[Opening SOURCE PASSAGE section]

We anticipate that CBPM systems will be most effective if incorporated as part of a multicomponent intervention including staff training on PI prevention and the use of pressure-reducing mattresses, which was also considered in the study by Gunningberg et al.²⁹ The non–statistically significant differential finding in our study of possibly greater benefit in non-ICU settings relative to ICU (Table 2), where multifaceted PI prevention and mitigation strategies are often already in place,^30,31,32 are supportive of bundled multicomponent approaches. It may be particularly fruitful to explore the use of CBPM technology in other care settings where there is a concentration of patients at risk of pressure injury development and yet lower nursing staff to patient ratio (ie, settings such as inpatient rehabilitation hospitals, skilled nursing facilities, long-term care facilities and long-term acute care hospitals).

Limitations

There are several limitations to our study. First, we had greater data attrition than expected due to data loss from storage failure in the downloading of data from the CBPM system at the start of our study. This unanticipated data loss underscores the need for research teams to secure robust data back-up in future studies of this technology, especially when terabytes of data are being produced, as was the case in this study. As a result of this data loss, our study was underpowered (post hoc calculated power 52%), which might explain the non–statistically significant outcomes. We were also underpowered to detect new-onset PIs due to the relatively low incidence of PI at 72 hours. To address this challenge of statistical power to study hard clinical end points will probably require a multicenter study with a much larger sample size and longer follow-up. A second limitation is that improved nursing interventions at the bedside, such as avoidance of 90-degree lateral positioning, could have also contributed to more stable pressure profiles,³³ the low incidence of PIs, and lack of difference found between the control and intervention groups. A third limitation is that the pressure outcomes examined were summary measures that do not give data on the specific locations where PIs tend to develop, nor provide a portrayal of the full duration of the interface pressure. A fourth limitation pertaining to the secondary outcome assessment is that skin changes indicative of PI can vary in the same person from day to day.^29,33 This may lead to sampling bias and/or error in assessing clinical PI outcomes over relatively short periods of time, which could have contributed to difficulties in assessing differences between the 2 groups. Additionally, there is the possibility of a Hawthorne effect where conducting the study may have elevated the overall attention paid to PIs and their prevention. Both intervention and control participants were on the same units. Such a Hawthorne effect would possibly bias the study toward a null result, although our randomization process should have mitigated this potential effect.

[Closing SOURCE PASSAGE section]
[Opening ENTRIES PROVIDED section]

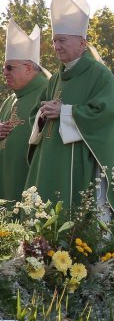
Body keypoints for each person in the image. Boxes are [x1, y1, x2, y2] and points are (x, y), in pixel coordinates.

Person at [26, 0, 114, 231]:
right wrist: (43, 115)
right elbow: (37, 114)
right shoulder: (55, 79)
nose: (56, 46)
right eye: (54, 40)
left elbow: (105, 116)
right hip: (50, 158)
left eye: (62, 40)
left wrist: (64, 112)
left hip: (79, 160)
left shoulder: (100, 75)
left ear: (82, 43)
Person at [0, 20, 49, 202]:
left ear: (28, 68)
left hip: (31, 185)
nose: (4, 72)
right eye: (4, 67)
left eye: (9, 67)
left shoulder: (48, 93)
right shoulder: (9, 100)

[Closing ENTRIES PROVIDED section]

#### WHAT TO PRODUCE:
Translate this sentence from the pressure injury passage into Spanish: "This unanticipated data loss underscores the need for research teams to secure robust data back-up in future studies of this technology, especially when terabytes of data are being produced, as was the case in this study."

#### FINISHED EXERCISE:
Esta pérdida de datos imprevista subraya la necesidad de que los equipos de investigación aseguren copias de seguridad de datos sólidas en futuros estudios de esta tecnología, especialmente cuando se producen terabytes de datos, como ocurrió en este estudio.